Cells were transfected with siRNA as described and 1 × 10⁴ cells were plated per well in a 96-well plate in triplicate. Following 24 h treatment with poly(I:C), the concentration of secreted IL-8 was determined using the Human CXCL8/IL-8 Quantikine ELISA (R & D Systems, MN, USA, Cat no. D8000C). The amount of secreted IL-8 was normalized to cell number using the CyQUANT NF Cell Proliferation Assay Kit (Molecular probes/Life Technologies™, Austin, TX, USA). Results represent the outcome of 4 independent siRNA transfections.

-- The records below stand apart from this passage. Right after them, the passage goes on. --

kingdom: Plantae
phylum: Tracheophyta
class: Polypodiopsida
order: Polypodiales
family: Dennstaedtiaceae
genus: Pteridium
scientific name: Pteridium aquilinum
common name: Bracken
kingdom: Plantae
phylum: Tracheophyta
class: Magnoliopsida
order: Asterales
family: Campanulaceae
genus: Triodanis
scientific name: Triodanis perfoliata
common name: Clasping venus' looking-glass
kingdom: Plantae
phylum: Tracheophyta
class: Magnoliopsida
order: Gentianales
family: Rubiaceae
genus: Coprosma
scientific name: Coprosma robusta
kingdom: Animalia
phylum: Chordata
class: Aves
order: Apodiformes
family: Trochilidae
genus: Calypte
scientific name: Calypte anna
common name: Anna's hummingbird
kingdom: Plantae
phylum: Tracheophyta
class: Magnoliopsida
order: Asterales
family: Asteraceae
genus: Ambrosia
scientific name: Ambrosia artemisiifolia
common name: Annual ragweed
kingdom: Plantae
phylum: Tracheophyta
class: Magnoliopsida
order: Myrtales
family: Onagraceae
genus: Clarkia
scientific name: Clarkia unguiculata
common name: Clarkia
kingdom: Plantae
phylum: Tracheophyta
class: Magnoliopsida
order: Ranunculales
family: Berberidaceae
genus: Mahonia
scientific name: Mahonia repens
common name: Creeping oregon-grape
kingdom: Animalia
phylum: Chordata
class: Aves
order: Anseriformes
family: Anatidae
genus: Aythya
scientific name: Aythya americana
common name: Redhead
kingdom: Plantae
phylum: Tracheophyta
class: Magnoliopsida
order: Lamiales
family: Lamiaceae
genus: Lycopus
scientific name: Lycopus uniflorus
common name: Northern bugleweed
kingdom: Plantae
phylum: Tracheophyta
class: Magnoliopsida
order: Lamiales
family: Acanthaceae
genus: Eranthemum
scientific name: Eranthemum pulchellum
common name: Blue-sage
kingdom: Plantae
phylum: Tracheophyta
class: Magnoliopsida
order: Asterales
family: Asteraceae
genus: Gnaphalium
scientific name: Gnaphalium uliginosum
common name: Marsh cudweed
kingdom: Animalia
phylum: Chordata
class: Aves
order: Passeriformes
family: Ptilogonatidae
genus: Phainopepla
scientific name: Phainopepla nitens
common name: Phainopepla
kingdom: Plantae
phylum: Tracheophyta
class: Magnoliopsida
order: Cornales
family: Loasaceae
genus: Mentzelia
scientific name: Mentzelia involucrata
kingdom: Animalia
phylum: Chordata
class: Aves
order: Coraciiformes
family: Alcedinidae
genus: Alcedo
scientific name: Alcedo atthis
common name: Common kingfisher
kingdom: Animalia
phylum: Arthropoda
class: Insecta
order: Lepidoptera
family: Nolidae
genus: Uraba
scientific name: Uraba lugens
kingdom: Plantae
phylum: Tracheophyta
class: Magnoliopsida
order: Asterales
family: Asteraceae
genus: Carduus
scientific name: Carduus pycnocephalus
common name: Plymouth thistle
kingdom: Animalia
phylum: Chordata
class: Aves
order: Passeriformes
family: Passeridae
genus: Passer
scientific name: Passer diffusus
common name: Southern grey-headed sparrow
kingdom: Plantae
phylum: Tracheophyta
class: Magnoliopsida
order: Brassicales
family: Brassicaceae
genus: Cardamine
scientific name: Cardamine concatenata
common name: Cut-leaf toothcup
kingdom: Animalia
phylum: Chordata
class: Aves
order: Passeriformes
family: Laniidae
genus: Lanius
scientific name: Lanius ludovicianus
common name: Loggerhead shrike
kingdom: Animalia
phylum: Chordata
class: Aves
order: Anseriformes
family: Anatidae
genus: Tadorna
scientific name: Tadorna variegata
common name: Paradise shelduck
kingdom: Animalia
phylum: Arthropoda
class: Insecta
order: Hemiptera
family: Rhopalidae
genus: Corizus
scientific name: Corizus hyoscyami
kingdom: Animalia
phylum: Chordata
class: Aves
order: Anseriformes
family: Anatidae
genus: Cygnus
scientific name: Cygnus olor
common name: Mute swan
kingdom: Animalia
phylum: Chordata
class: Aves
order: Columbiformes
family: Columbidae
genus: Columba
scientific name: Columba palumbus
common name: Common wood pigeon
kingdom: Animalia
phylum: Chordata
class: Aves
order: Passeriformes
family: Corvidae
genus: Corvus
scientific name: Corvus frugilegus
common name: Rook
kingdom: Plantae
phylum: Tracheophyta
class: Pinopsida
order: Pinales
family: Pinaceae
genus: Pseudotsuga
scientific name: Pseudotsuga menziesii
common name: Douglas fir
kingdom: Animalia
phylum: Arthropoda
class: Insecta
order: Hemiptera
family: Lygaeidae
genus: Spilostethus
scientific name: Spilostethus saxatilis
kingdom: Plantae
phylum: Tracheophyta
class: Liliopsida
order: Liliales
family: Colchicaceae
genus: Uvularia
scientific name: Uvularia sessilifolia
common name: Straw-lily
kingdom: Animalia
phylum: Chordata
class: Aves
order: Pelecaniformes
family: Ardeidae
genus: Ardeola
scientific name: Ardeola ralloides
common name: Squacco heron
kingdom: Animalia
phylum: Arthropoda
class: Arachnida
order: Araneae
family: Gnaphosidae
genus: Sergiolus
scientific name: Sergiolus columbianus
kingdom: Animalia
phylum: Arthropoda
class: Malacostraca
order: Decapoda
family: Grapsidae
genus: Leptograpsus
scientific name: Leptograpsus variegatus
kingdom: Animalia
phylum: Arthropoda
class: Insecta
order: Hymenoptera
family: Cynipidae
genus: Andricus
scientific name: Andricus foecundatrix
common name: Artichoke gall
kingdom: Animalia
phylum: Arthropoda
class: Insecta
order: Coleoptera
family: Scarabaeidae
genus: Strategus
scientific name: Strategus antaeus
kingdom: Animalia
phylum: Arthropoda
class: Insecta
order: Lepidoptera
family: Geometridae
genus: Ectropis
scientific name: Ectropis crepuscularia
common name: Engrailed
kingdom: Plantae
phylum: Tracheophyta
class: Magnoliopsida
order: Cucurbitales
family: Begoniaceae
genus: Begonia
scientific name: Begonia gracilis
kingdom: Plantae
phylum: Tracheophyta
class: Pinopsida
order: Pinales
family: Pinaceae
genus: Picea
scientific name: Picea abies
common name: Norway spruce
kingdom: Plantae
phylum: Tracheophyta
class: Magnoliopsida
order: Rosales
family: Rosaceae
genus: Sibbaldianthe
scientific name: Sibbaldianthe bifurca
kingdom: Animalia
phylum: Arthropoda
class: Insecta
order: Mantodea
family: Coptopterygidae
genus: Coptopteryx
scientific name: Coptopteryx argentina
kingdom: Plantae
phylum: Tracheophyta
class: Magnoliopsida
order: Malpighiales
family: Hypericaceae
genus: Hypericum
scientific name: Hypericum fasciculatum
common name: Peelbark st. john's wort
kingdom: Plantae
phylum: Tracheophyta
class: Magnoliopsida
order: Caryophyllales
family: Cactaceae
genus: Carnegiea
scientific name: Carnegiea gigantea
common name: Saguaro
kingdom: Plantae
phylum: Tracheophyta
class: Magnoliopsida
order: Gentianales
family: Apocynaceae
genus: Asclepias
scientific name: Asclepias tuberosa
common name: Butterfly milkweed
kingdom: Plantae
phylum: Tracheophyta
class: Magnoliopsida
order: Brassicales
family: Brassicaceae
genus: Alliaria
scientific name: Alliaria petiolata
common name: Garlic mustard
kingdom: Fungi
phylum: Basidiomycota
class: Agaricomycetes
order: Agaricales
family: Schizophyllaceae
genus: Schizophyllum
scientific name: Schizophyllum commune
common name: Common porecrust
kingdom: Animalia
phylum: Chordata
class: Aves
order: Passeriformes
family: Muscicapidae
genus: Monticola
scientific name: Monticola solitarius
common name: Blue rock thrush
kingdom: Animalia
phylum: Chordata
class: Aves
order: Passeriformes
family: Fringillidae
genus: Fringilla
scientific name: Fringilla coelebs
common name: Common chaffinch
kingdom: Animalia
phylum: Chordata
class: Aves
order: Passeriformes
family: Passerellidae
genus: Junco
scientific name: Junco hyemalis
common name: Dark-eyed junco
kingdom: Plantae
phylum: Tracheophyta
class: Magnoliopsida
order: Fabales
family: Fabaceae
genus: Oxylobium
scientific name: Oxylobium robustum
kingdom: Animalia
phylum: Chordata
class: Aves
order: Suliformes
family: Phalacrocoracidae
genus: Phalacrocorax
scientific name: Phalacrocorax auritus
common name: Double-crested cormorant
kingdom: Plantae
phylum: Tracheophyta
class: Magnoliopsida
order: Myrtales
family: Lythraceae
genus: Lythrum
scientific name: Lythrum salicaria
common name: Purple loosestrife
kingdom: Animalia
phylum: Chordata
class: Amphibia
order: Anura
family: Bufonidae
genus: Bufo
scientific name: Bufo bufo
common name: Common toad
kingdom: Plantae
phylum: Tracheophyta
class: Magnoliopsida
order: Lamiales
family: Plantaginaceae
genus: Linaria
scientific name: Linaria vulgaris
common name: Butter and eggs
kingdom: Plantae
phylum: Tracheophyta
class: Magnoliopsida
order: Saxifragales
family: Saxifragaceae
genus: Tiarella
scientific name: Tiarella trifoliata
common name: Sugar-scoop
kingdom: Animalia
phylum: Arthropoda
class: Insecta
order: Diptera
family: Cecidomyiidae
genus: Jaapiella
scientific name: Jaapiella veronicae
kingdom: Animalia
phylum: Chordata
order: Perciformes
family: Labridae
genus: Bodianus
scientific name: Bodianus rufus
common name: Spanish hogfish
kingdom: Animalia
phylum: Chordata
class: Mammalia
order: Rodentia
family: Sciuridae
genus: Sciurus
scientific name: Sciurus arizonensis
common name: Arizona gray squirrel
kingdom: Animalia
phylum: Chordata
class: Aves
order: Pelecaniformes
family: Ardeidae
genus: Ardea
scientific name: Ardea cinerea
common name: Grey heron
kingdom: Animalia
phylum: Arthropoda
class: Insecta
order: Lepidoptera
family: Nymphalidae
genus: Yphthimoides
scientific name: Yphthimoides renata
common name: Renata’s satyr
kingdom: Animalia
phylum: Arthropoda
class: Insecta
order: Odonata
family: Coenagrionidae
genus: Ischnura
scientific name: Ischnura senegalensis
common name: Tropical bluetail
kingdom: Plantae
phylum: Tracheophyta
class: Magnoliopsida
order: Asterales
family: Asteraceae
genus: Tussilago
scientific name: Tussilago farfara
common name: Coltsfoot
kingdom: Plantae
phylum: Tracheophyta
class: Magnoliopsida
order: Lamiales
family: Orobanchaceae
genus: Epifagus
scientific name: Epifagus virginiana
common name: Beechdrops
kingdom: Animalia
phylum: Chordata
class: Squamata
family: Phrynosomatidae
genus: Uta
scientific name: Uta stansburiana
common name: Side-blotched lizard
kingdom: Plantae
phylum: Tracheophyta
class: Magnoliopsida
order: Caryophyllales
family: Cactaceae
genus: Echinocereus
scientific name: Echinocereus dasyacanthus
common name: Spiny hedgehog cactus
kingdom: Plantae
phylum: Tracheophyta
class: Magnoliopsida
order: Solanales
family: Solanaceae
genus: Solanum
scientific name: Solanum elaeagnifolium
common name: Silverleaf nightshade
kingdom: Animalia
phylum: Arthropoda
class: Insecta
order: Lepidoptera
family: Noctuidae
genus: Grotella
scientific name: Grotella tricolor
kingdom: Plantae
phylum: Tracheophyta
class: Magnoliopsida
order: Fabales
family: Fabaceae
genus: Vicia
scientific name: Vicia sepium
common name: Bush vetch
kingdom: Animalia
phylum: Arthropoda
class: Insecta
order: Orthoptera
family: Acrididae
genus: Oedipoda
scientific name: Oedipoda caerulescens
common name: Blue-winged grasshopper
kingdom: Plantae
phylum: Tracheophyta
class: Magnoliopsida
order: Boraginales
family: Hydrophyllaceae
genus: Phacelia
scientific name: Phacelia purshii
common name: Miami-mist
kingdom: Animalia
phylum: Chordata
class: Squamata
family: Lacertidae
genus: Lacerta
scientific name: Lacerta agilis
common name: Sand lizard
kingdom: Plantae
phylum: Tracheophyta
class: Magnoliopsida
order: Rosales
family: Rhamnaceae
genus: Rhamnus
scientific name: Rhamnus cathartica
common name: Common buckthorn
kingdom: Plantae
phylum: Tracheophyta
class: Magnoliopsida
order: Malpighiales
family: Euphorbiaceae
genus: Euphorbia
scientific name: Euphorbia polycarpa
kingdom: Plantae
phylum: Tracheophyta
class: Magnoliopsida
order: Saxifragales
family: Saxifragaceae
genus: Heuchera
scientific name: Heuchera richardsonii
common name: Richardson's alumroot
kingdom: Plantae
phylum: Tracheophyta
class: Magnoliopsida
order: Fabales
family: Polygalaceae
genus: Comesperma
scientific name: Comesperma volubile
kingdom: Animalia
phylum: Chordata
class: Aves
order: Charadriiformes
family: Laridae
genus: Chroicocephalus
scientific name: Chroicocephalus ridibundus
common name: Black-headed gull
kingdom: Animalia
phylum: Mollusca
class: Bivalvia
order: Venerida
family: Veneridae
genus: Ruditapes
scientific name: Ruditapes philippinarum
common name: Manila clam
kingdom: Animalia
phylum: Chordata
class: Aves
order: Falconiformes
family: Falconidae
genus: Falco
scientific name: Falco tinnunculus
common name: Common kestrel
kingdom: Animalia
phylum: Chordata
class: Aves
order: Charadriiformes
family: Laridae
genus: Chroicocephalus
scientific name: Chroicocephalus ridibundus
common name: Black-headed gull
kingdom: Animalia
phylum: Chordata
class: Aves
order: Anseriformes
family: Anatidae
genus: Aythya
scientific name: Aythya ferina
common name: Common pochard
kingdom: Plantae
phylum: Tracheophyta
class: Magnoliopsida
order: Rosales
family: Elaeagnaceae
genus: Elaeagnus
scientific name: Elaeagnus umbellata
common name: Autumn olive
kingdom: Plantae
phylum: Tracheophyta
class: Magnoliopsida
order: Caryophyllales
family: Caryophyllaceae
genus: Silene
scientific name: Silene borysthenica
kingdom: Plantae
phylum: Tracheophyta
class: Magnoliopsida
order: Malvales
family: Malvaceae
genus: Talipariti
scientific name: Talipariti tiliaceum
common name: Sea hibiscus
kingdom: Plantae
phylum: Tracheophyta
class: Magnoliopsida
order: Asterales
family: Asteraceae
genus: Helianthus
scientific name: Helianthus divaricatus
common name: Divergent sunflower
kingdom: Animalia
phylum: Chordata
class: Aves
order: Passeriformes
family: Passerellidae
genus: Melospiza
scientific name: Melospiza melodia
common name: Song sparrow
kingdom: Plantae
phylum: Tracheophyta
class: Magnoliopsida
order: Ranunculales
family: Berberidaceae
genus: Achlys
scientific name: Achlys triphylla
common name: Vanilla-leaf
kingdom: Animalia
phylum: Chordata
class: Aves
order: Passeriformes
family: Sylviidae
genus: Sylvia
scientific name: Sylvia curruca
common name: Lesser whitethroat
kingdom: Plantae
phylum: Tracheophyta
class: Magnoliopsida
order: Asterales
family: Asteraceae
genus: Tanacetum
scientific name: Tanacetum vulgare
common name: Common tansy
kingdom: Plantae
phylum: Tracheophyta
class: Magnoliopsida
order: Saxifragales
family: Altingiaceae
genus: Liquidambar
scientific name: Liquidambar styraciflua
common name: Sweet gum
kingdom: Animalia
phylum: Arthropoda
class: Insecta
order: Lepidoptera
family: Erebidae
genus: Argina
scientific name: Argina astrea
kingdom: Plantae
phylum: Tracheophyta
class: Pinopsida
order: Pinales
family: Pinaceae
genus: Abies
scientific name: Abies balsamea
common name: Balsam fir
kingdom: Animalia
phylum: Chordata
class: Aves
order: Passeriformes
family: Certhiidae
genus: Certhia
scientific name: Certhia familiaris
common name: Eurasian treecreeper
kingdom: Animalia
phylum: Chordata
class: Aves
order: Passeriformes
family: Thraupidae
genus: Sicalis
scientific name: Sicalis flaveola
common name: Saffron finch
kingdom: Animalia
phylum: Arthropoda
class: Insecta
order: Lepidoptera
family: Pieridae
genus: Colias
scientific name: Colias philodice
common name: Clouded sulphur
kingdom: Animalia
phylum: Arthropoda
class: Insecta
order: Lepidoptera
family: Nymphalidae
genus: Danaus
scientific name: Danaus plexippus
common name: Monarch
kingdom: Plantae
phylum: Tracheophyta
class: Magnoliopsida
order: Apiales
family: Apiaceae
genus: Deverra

At the conclusion of an experiment, cell culture media was removed and the cells harvested using trypsin. Cells were washed once in 5 ml of PBS, and then resuspended and fixed in 5 ml of 70 % (v/v) ethanol (Sigma-Aldrich) at 4 °C for up to 7 days. Following fixation, cells were centrifuged at 300 × g for 5 mins at room temperature, washed in PBS, and then resuspended in a solution of 1 μl RNase, 2 μl 10x propidium iodine (PI) (Sigma-Aldrich) in PBS and incubated at 37 °C for 50 min. Cells were then collected by centrifugation at 300 × g for 5 min at room temperature and the cell pellet resuspended in 1 ml of PBS. Samples were analysed using a FACSCanto II (BD Bioscience, Franklin Lake NJ, USA). Ten thousand events were collected per sample and data was exported and analysed using FlowJo Flow Cytometry Analysis Software 7.6.5 (Tree Star, Ashland, OR, USA). A scatterplot was created and the region containing the G1, S and G2/M peaks was gated to select singlet cells. A histogram of the gated region was produced and live cells as well as sub-G1 cells were defined. Cell cycle analysis was done using the Dean-Jett-Fox model.